Untuk meningkatkan kapasitas /kualitas tenaga kesehatan dalam penanganan dan tatalaksana Gangguan Mental Emosional (GME), Seksi PTM Bidang P2P Dinas Kesehatan Provinsi NTB melaksanakan kegiatan Orientasi Pencegahan dan Pengendalian Gangguan Mental Emosional (GME) selama 3 (tiga) hari mulai tanggal 2 – 4 Juni 2021 di Hotel Golden Palace.
Peserta berjumlah 49 orang berasal dari 10 kab/kota terdiri dari dokter umum, perawat dan pengelola program dan peserta provinsi berasal dari lintas program dan lintas sektor (KKP dan RSU) yang merupakan pemberi pelayanan langsung ke pasien.
Kegiatan ini dibuka oleh Kepala Dinas Kesehatan Provinsi NTB dr. H. Lalu Hamzi Fikri, MM, MARS. Dalam sambutannya beliau menyampaikan bahwa saat ini terdapat kesenjangan pengobatan bagi Orang Dengan Gangguan Jiwa (ODGJ) yang antara lain disebabkan adanya hambatan dalam akses layanan kesehatan jiwa, terdapatnya beban yang sangat besar di RSJ/RS rujukan utama (layanan tersier), meskipun sebagian dari kasus tersebut sebenarnya dapat ditangani di pelayanan kesehatan primer.

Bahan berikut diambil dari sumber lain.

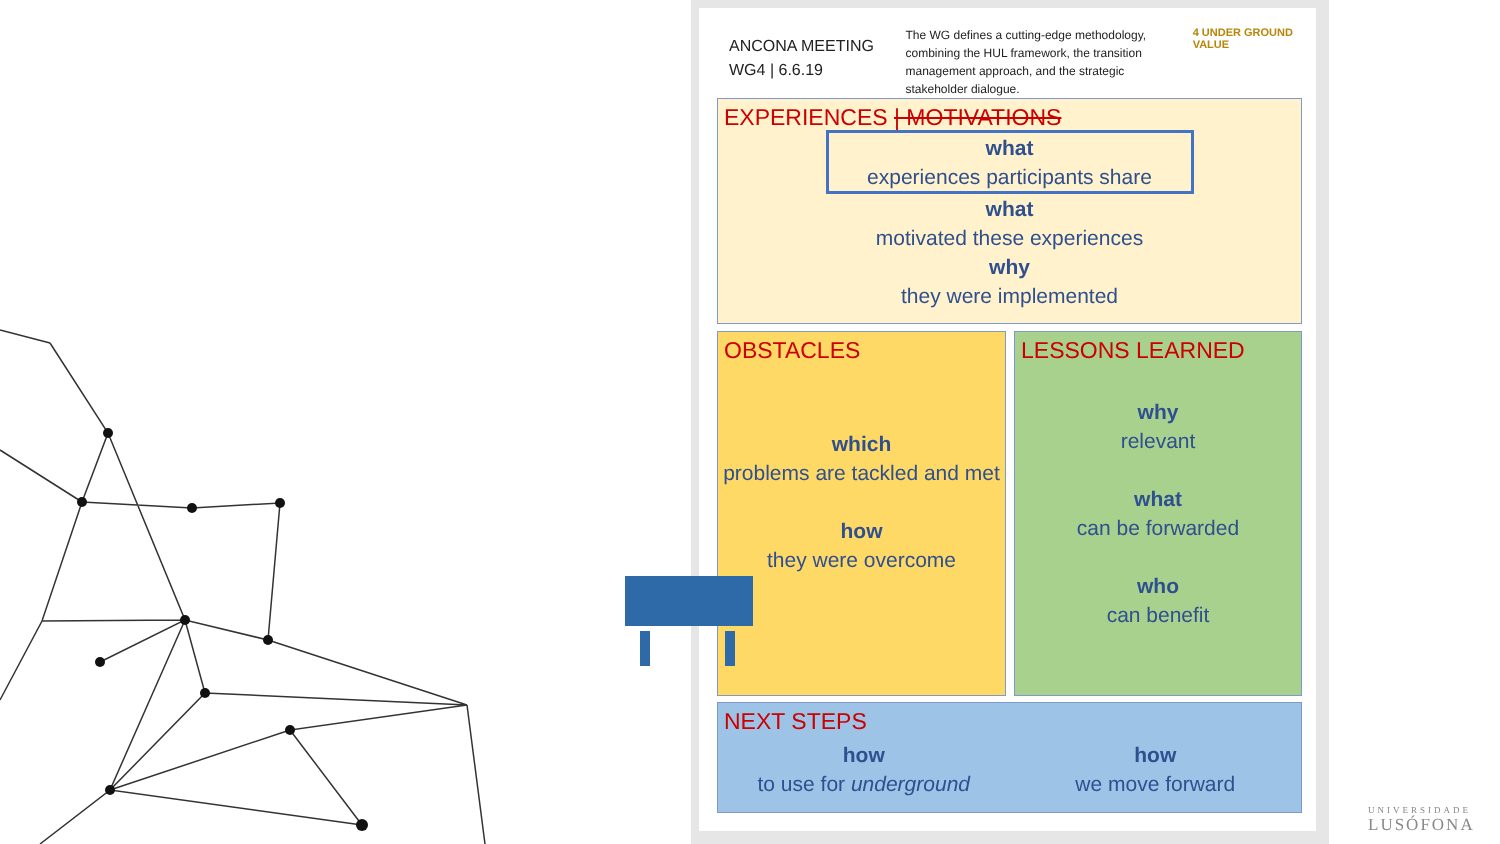ANCONA MEETING
WG4 | 6.6.19
The WG defines a cutting-edge methodology, combining the HUL framework, the transition management approach, and the strategic stakeholder dialogue.
4 UNDER GROUND VALUE
EXPERIENCES | MOTIVATIONS
what
experiences participants share
what
motivated these experiences
why
they were implemented
OBSTACLES
which
problems are tackled and met
how
they were overcome
LESSONS LEARNED
why
relevant
what
can be forwarded
who
can benefit
NEXT STEPS
how
to use for underground
how
we move forward
UNIVERSIDADE
LUSÓFONA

Selanjutnya beliau menyampaikan bahwa terbatasnya sumber daya kesehatan terlatih jiwa di Puskesmas merupakan salah satu masalah yang perlu diatasi, karena puskesmas sebagai layanan kesehatan primer atau Fasilitas Kesehatan Tingkat Pertama (FKTP), sehingga diperlu peningkatan kapasitas tenaga kesehatan di Puskesmas salah satunya melalui kegiatan Orientasi Pencegahan dan Pengendalian GME ini.
Dengan dilaksanakan kegiatan ini diharapkan nakes yang berada di garda terdepan dapat lebih aktif melakukan pencegahan dan penanggulangan GME. (tatik-PTM).
Tidak Ada Kesehatan Tanpa Kesehatan Jiwa.